Tetapi butuh perhatian bersama, bahwa pengakuan UNESCO ini, bukan pengakuan abadi.
“Apabila sampai saat ini kita tidak lagi memahami nilai dan fungsi Saman dalam masyarakat Aceh. Bisa jadi, suatu hari (nanti) pengakuan UNESCO terhadap karya Saman itu dicabut,” jelas Reza.
Karena itu, UNESCO juga akan melihat bagaimana masyarakat Aceh, memelihara dan melihat apakah masih relevan bagi kebudayaan masyarakatnya. Masih banyak tantangan dan masalah kebudayaan Aceh ke depan.
“Sampai saat ini, Aceh belum memiliki target terukur bagaimana menaikan IPK Aceh,” sebutnya menohok.
Mungkin Aceh mampu berekspresi di kebudayaan. Hanya saja, yang musti diingat bahwa kebudayaan, sesungguhnya belum menjadi arus utama dalam pembagunan.
“Yang paling penting ke depan, kita berharap, siapa pun yang menjadi pemimpin Aceh ke depan, itu memiliki apa yang disebut dengan Skema Dana Abadi Kebudayaan,” pesan Reza.
Fadhil Rahmi mengapresiasi dialog tersebut. Sebuah bukti kepedulian terhadap masa depan Aceh. Selebihnya, pemilik panggilan Syeh Fadhil ini lebih banyak berbicara tentang pendidikan.
“Pendidikan erat kaitannya dengan kemiskinan. Buktinya, tingkat kemiskinan di Kota Banda Aceh, paling rendah se-Aceh,” bebernya.

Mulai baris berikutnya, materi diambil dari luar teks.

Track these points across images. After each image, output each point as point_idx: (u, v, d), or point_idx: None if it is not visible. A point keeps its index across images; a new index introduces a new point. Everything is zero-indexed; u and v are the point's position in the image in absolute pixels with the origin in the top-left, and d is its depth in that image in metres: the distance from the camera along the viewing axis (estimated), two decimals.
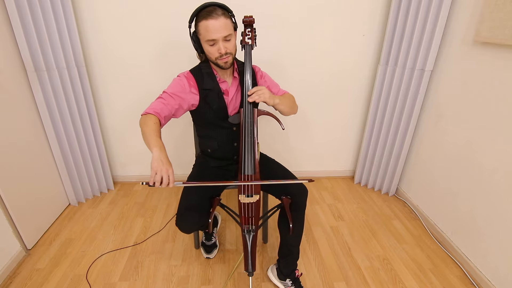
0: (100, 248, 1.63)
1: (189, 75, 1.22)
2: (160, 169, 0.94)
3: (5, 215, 1.43)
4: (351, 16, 1.84)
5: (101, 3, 1.71)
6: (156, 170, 0.94)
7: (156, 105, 1.14)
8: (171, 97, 1.16)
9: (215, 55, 1.13)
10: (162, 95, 1.18)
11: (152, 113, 1.11)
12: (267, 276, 1.46)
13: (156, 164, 0.94)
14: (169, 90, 1.18)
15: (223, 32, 1.08)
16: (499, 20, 1.27)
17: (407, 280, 1.46)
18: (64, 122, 1.75)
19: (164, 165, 0.95)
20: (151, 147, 0.99)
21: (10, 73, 1.49)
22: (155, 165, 0.94)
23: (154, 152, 0.97)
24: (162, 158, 0.97)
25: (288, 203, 1.25)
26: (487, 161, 1.40)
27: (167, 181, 0.95)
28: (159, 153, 0.97)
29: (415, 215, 1.94)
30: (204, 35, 1.09)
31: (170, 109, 1.16)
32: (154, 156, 0.96)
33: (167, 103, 1.15)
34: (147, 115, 1.10)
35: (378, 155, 2.08)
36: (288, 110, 1.30)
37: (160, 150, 0.98)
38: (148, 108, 1.13)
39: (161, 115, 1.12)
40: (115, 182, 2.27)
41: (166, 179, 0.95)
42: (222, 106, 1.24)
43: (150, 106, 1.14)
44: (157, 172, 0.94)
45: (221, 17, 1.07)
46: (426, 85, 1.75)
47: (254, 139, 1.19)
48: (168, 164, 0.97)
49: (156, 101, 1.16)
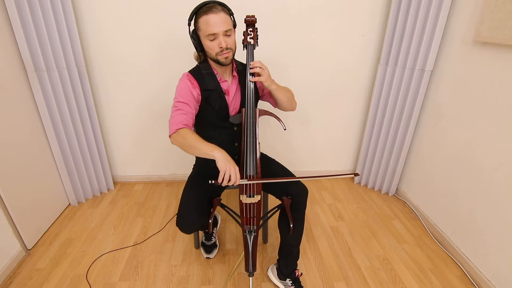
0: (100, 248, 1.63)
1: (190, 76, 1.21)
2: (229, 168, 1.02)
3: (5, 215, 1.43)
4: (351, 16, 1.84)
5: (101, 3, 1.71)
6: (225, 169, 1.01)
7: (179, 118, 1.13)
8: (186, 104, 1.16)
9: (216, 50, 1.12)
10: (178, 105, 1.16)
11: (182, 126, 1.11)
12: (267, 276, 1.46)
13: (223, 164, 1.02)
14: (181, 98, 1.16)
15: (224, 26, 1.09)
16: (499, 20, 1.27)
17: (407, 280, 1.46)
18: (64, 122, 1.75)
19: (231, 164, 1.03)
20: (209, 152, 1.04)
21: (10, 73, 1.49)
22: (223, 165, 1.02)
23: (217, 154, 1.03)
24: (227, 157, 1.04)
25: (288, 203, 1.25)
26: (487, 161, 1.40)
27: (234, 179, 1.02)
28: (222, 154, 1.03)
29: (415, 215, 1.94)
30: (205, 30, 1.09)
31: (192, 117, 1.17)
32: (219, 157, 1.02)
33: (186, 112, 1.15)
34: (179, 130, 1.10)
35: (378, 155, 2.08)
36: (286, 100, 1.29)
37: (221, 151, 1.04)
38: (175, 124, 1.12)
39: (189, 125, 1.14)
40: (115, 182, 2.27)
41: (234, 177, 1.02)
42: (223, 106, 1.24)
43: (173, 122, 1.13)
44: (226, 171, 1.01)
45: (221, 12, 1.08)
46: (426, 85, 1.76)
47: (255, 139, 1.19)
48: (234, 163, 1.04)
49: (175, 114, 1.14)
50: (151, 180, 2.30)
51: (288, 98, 1.30)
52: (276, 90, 1.22)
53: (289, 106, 1.34)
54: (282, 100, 1.28)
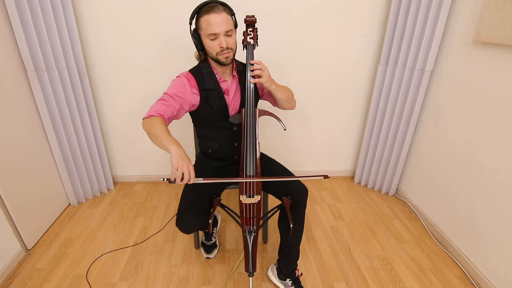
0: (100, 248, 1.63)
1: (189, 75, 1.21)
2: (181, 165, 0.95)
3: (5, 215, 1.43)
4: (351, 16, 1.84)
5: (101, 3, 1.71)
6: (177, 166, 0.95)
7: (158, 106, 1.12)
8: (172, 98, 1.15)
9: (216, 49, 1.12)
10: (163, 96, 1.16)
11: (156, 114, 1.09)
12: (267, 276, 1.46)
13: (176, 160, 0.95)
14: (170, 91, 1.16)
15: (225, 27, 1.09)
16: (499, 20, 1.27)
17: (407, 280, 1.46)
18: (64, 122, 1.75)
19: (184, 162, 0.96)
20: (166, 146, 0.98)
21: (10, 73, 1.49)
22: (175, 162, 0.95)
23: (172, 150, 0.97)
24: (181, 154, 0.97)
25: (288, 203, 1.25)
26: (487, 161, 1.40)
27: (188, 177, 0.96)
28: (177, 150, 0.97)
29: (415, 215, 1.94)
30: (206, 29, 1.09)
31: (172, 110, 1.14)
32: (173, 153, 0.96)
33: (168, 104, 1.13)
34: (150, 117, 1.08)
35: (378, 155, 2.08)
36: (285, 99, 1.29)
37: (177, 147, 0.98)
38: (150, 111, 1.11)
39: (164, 117, 1.11)
40: (115, 182, 2.27)
41: (187, 175, 0.96)
42: (223, 105, 1.24)
43: (151, 108, 1.12)
44: (178, 169, 0.95)
45: (223, 12, 1.08)
46: (426, 85, 1.76)
47: (255, 139, 1.19)
48: (188, 160, 0.98)
49: (157, 103, 1.14)
50: (151, 180, 2.30)
51: (288, 98, 1.30)
52: (276, 90, 1.22)
53: (288, 105, 1.34)
54: (282, 99, 1.28)
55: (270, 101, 1.39)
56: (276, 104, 1.35)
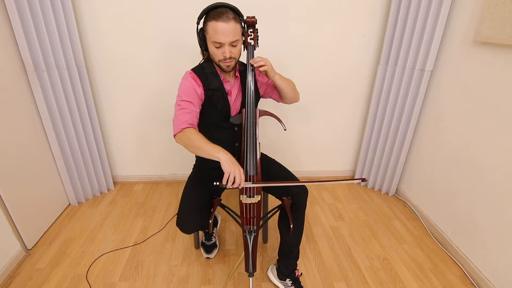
0: (100, 248, 1.63)
1: (193, 75, 1.19)
2: (234, 170, 1.01)
3: (5, 215, 1.43)
4: (351, 16, 1.84)
5: (101, 3, 1.70)
6: (230, 171, 1.00)
7: (184, 116, 1.12)
8: (190, 103, 1.14)
9: (219, 57, 1.12)
10: (182, 104, 1.14)
11: (187, 126, 1.10)
12: (267, 276, 1.46)
13: (228, 166, 1.01)
14: (185, 97, 1.15)
15: (231, 37, 1.07)
16: (499, 20, 1.27)
17: (407, 280, 1.46)
18: (64, 122, 1.75)
19: (236, 167, 1.02)
20: (214, 154, 1.03)
21: (10, 73, 1.49)
22: (227, 167, 1.00)
23: (222, 156, 1.02)
24: (232, 160, 1.02)
25: (288, 203, 1.25)
26: (487, 161, 1.40)
27: (239, 181, 1.02)
28: (226, 156, 1.02)
29: (415, 215, 1.94)
30: (212, 36, 1.08)
31: (196, 115, 1.16)
32: (224, 159, 1.01)
33: (191, 110, 1.14)
34: (184, 130, 1.09)
35: (378, 155, 2.08)
36: (289, 90, 1.30)
37: (225, 153, 1.03)
38: (180, 123, 1.10)
39: (195, 125, 1.13)
40: (115, 182, 2.27)
41: (238, 179, 1.01)
42: (226, 106, 1.23)
43: (178, 121, 1.11)
44: (231, 173, 1.00)
45: (231, 21, 1.06)
46: (426, 85, 1.76)
47: (256, 140, 1.19)
48: (239, 166, 1.03)
49: (180, 113, 1.13)
50: (151, 180, 2.30)
51: (292, 88, 1.32)
52: (280, 80, 1.24)
53: (293, 96, 1.35)
54: (286, 90, 1.29)
55: (274, 97, 1.39)
56: (281, 97, 1.36)
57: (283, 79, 1.26)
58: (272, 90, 1.36)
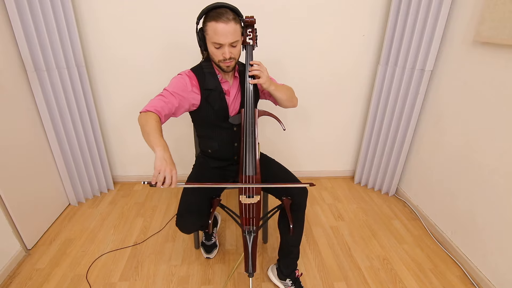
0: (100, 248, 1.63)
1: (190, 74, 1.20)
2: (164, 168, 0.92)
3: (5, 215, 1.43)
4: (351, 16, 1.84)
5: (101, 3, 1.70)
6: (160, 169, 0.92)
7: (157, 102, 1.10)
8: (172, 95, 1.14)
9: (219, 57, 1.12)
10: (163, 92, 1.15)
11: (153, 110, 1.07)
12: (267, 276, 1.46)
13: (159, 163, 0.92)
14: (170, 88, 1.15)
15: (231, 38, 1.07)
16: (499, 20, 1.27)
17: (407, 280, 1.46)
18: (64, 122, 1.75)
19: (168, 165, 0.93)
20: (154, 146, 0.96)
21: (10, 73, 1.49)
22: (158, 165, 0.92)
23: (158, 152, 0.94)
24: (166, 157, 0.94)
25: (288, 203, 1.25)
26: (487, 161, 1.40)
27: (169, 181, 0.93)
28: (162, 152, 0.94)
29: (415, 215, 1.94)
30: (212, 36, 1.08)
31: (171, 108, 1.13)
32: (158, 155, 0.93)
33: (168, 101, 1.12)
34: (147, 112, 1.07)
35: (378, 155, 2.08)
36: (286, 98, 1.28)
37: (163, 149, 0.95)
38: (148, 106, 1.09)
39: (161, 113, 1.09)
40: (115, 182, 2.27)
41: (169, 179, 0.93)
42: (223, 106, 1.23)
43: (149, 103, 1.10)
44: (160, 172, 0.92)
45: (231, 22, 1.05)
46: (426, 85, 1.76)
47: (255, 140, 1.19)
48: (172, 164, 0.95)
49: (156, 98, 1.13)
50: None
51: (288, 96, 1.30)
52: (275, 90, 1.22)
53: (290, 104, 1.34)
54: (282, 99, 1.27)
55: (271, 100, 1.38)
56: (278, 103, 1.35)
57: (279, 89, 1.24)
58: (269, 95, 1.36)
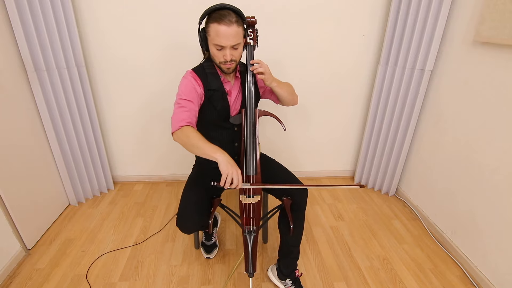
0: (100, 248, 1.63)
1: (194, 75, 1.19)
2: (231, 171, 1.01)
3: (5, 215, 1.43)
4: (351, 16, 1.84)
5: (101, 3, 1.70)
6: (227, 172, 1.01)
7: (183, 115, 1.11)
8: (190, 101, 1.14)
9: (220, 59, 1.12)
10: (181, 102, 1.14)
11: (185, 124, 1.10)
12: (267, 276, 1.46)
13: (226, 167, 1.01)
14: (184, 95, 1.15)
15: (233, 41, 1.07)
16: (499, 20, 1.27)
17: (407, 280, 1.46)
18: (64, 122, 1.75)
19: (234, 168, 1.02)
20: (211, 154, 1.03)
21: (10, 73, 1.49)
22: (225, 168, 1.01)
23: (219, 157, 1.02)
24: (229, 160, 1.03)
25: (288, 203, 1.25)
26: (487, 161, 1.40)
27: (237, 182, 1.02)
28: (224, 157, 1.02)
29: (415, 215, 1.94)
30: (213, 38, 1.08)
31: (195, 114, 1.16)
32: (221, 160, 1.01)
33: (189, 109, 1.13)
34: (182, 128, 1.09)
35: (378, 155, 2.08)
36: (287, 95, 1.30)
37: (223, 154, 1.03)
38: (178, 121, 1.10)
39: (193, 124, 1.13)
40: (115, 182, 2.27)
41: (236, 181, 1.02)
42: (225, 106, 1.23)
43: (176, 119, 1.11)
44: (228, 175, 1.01)
45: (234, 24, 1.05)
46: (426, 85, 1.76)
47: (255, 140, 1.19)
48: (236, 166, 1.03)
49: (178, 111, 1.13)
50: (151, 180, 2.30)
51: (290, 93, 1.31)
52: (277, 87, 1.23)
53: (291, 101, 1.35)
54: (284, 96, 1.29)
55: (272, 99, 1.39)
56: (279, 101, 1.36)
57: (281, 85, 1.25)
58: (271, 93, 1.36)
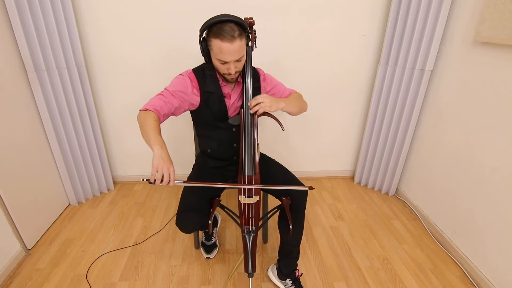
0: (100, 248, 1.63)
1: (191, 75, 1.20)
2: (161, 166, 0.93)
3: (5, 215, 1.43)
4: (351, 16, 1.84)
5: (101, 3, 1.70)
6: (157, 167, 0.93)
7: (156, 101, 1.11)
8: (173, 95, 1.15)
9: (224, 71, 1.12)
10: (163, 92, 1.16)
11: (152, 109, 1.09)
12: (267, 276, 1.46)
13: (157, 161, 0.94)
14: (171, 88, 1.16)
15: (237, 56, 1.06)
16: (499, 20, 1.27)
17: (407, 280, 1.46)
18: (64, 122, 1.75)
19: (165, 163, 0.94)
20: (152, 145, 0.97)
21: (10, 73, 1.49)
22: (156, 163, 0.94)
23: (155, 150, 0.96)
24: (163, 155, 0.96)
25: (288, 204, 1.25)
26: (487, 161, 1.40)
27: (167, 179, 0.94)
28: (160, 150, 0.96)
29: (415, 215, 1.94)
30: (216, 53, 1.06)
31: (170, 107, 1.14)
32: (155, 153, 0.95)
33: (167, 101, 1.13)
34: (146, 111, 1.08)
35: (378, 155, 2.08)
36: (297, 110, 1.29)
37: (161, 147, 0.97)
38: (148, 104, 1.10)
39: (160, 113, 1.10)
40: (115, 182, 2.27)
41: (166, 177, 0.94)
42: (222, 109, 1.23)
43: (149, 102, 1.12)
44: (158, 170, 0.93)
45: (236, 40, 1.02)
46: (426, 85, 1.75)
47: (254, 140, 1.19)
48: (169, 162, 0.96)
49: (156, 97, 1.14)
50: None
51: (299, 106, 1.31)
52: (286, 107, 1.20)
53: (300, 112, 1.34)
54: (294, 112, 1.28)
55: None
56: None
57: (289, 104, 1.22)
58: None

Menurutnya, idealnya Aceh tidak ada lagi disparitas, dikotomi, lebih-lebih diskriminasi mendapatkan kesempatan pendidikan. Tidak hanya perkotaan, tapi juga harus menyentuh pedesaan; pedalaman. Yang sama kualitasnya.

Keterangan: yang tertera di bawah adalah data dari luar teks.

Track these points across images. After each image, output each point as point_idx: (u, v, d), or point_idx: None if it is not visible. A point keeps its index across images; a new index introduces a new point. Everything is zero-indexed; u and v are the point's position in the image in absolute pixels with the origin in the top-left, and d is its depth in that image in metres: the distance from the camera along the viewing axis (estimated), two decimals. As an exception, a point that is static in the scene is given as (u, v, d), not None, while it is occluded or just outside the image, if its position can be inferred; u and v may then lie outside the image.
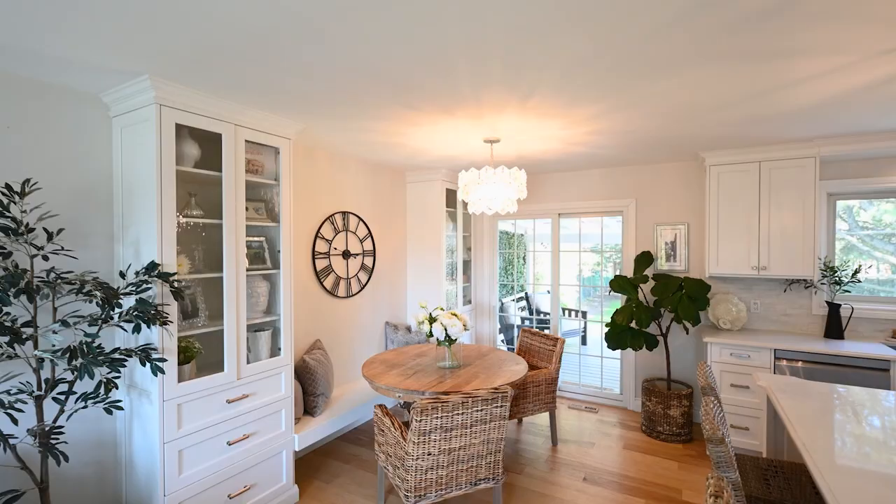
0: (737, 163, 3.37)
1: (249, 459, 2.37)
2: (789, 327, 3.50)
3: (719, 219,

“Kita yakin, dengan meningkatnya derajat pendidikan, Aceh ini akan menyelesaikan banyak masalah,” ujarnya.
Sementara itu, Fadhullah (Dek Fad) menyambut baik ajakan fokus terhadap kebudayaan. Itulah mengapa, ketika menyusun visi misi, pihaknya melibatkan 41 profesor dan 16 orang doktor. Agar sinergi antara pemerintah Aceh dan pusat.
Ia mengenang, sebelum Fadli Zon dilantik sebagai Menteri Kebudayaan, dari postur anggaran pusat, dirinya sudah tahu bahwa akan ada Kementerian Kebudayaan.
“Makanya kami (ingin) wujudkan Tamadun di makam Syiah Kuala. Itu kami dorong (sebagai) proyek program strategis nasional di Kementerian Kebudayaan,” kenangnya.
Usulan tersebut disampaikan, ketika Fadli Zon belum dilantik jadi menteri. “Ketika saya kirim, ini (program) dari Aceh, Kami tidak meminta yang lain. Yang kami minta Tamadun: pusat peradaban Islam terbesar di Asia Tenggara,” sebut Dek Fad.